The defendants have been charged with conspiracy to commit wire fraud and bank fraud, and substantive counts of wire and bank fraud. Mr. Acosta commended the investigative efforts of the FBI, FDIC-OIG, HUD-OIG. The case is being prosecuted by Assistant United States Attorney Peter B. Outerbridge.

4. United States v. Julio Diaz and Angel Barroso, Case No. 08-20568-CR-Ungaro.

On June 17, 2008, defendants Julio Diaz and Angel Barroso were charged in a 3-count Indictment for their participation in a mortgage fraud scheme, which resulted in the issuance of more than $1.4 million in mortgage loans.

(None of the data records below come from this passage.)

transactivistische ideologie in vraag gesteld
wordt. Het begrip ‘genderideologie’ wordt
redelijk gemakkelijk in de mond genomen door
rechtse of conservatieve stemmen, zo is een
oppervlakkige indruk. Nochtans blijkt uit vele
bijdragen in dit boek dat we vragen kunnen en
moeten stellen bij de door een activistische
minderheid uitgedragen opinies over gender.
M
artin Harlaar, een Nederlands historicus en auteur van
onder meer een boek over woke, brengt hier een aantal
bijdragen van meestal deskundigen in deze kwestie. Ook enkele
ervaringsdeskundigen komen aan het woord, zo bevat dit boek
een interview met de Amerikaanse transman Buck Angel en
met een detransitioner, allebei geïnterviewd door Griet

According to the Indictment, Diaz and Barroso bought and sold residential property in Miami, FL. To effectuate the scheme, Barroso sold property to Diaz, who acted as a straw buyer. Diaz and his co-conspirators prepared and submitted fraudulent loan applications to the lenders to induce them to issue more than $1.4 million in loans. The applications included materially false information about the borrower’s employment, income, rent history, and available funds on deposit.

Upon approval of the mortgage loan applications, the lending institutions wire-transferred the loan proceeds to a title company, which released the funds to Barroso. Barroso used the funds to pay off two mortgages on the property, totaling more than $965,000, and pocketing more than $384,000 at closing. After the closing, Diaz defaulted on the loans, causing the property to go into foreclosure. The Indictment includes charges of conspiracy to commit wire fraud and substantive wire fraud. Mr. Acosta commended the investigative efforts of the U.S. Secret Service. The case is being prosecuted by Assistant United States Attorney Mark Dispoto.

5. United States v. Michael Acosta, Case No.08-80065-CR-Middlebrooks.

6. United States v. Evelyn Rivera, Case No. 08-80066-CR-Hurley.

7. United States v. William Louisma, Case No.08-80061-CR-Marra.

On June 17, 2008, Informations were filed against defendants Michael Acosta and Evelyn Rivera. On June 16, 2008, an Information was filed against defendant William Louisma. The three separate Informations charge the defendants with a mortgage fraud scheme, which was intended to result in the issuance of more than $18,500,000 in mortgage loans in connection with the intended purchase and sale of 55 condominium units in a development called the Rookery in Ft. Lauderdale, FL. The fraud was discovered after the purchase of the first two condominium units for which fraudulent mortgage loans were issued totaling more than $690,000.

In furtherance of the scheme, Evelyn Rivera executed a purchase and sale agreement as the buyer of the 55 condominium units for a purchase price of $11,884,565, or $216,083.00 per unit. To obtain the funds needed to purchase these units, Rivera and others agreed to sell the units to straw buyers, prior to actually obtaining ownership of these units, at an inflated price of $399,000 per unit. To make it appear that they already owned the units, Rivera created a shell company, Rookery Park Estates PH, LLC, to act as the seller of the units. Rivera and others would cause the straw buyers to submit mortgage loan applications for the purchase of these units that contained materially false information regarding the borrowers’ purported employment, income, and available funds on deposit.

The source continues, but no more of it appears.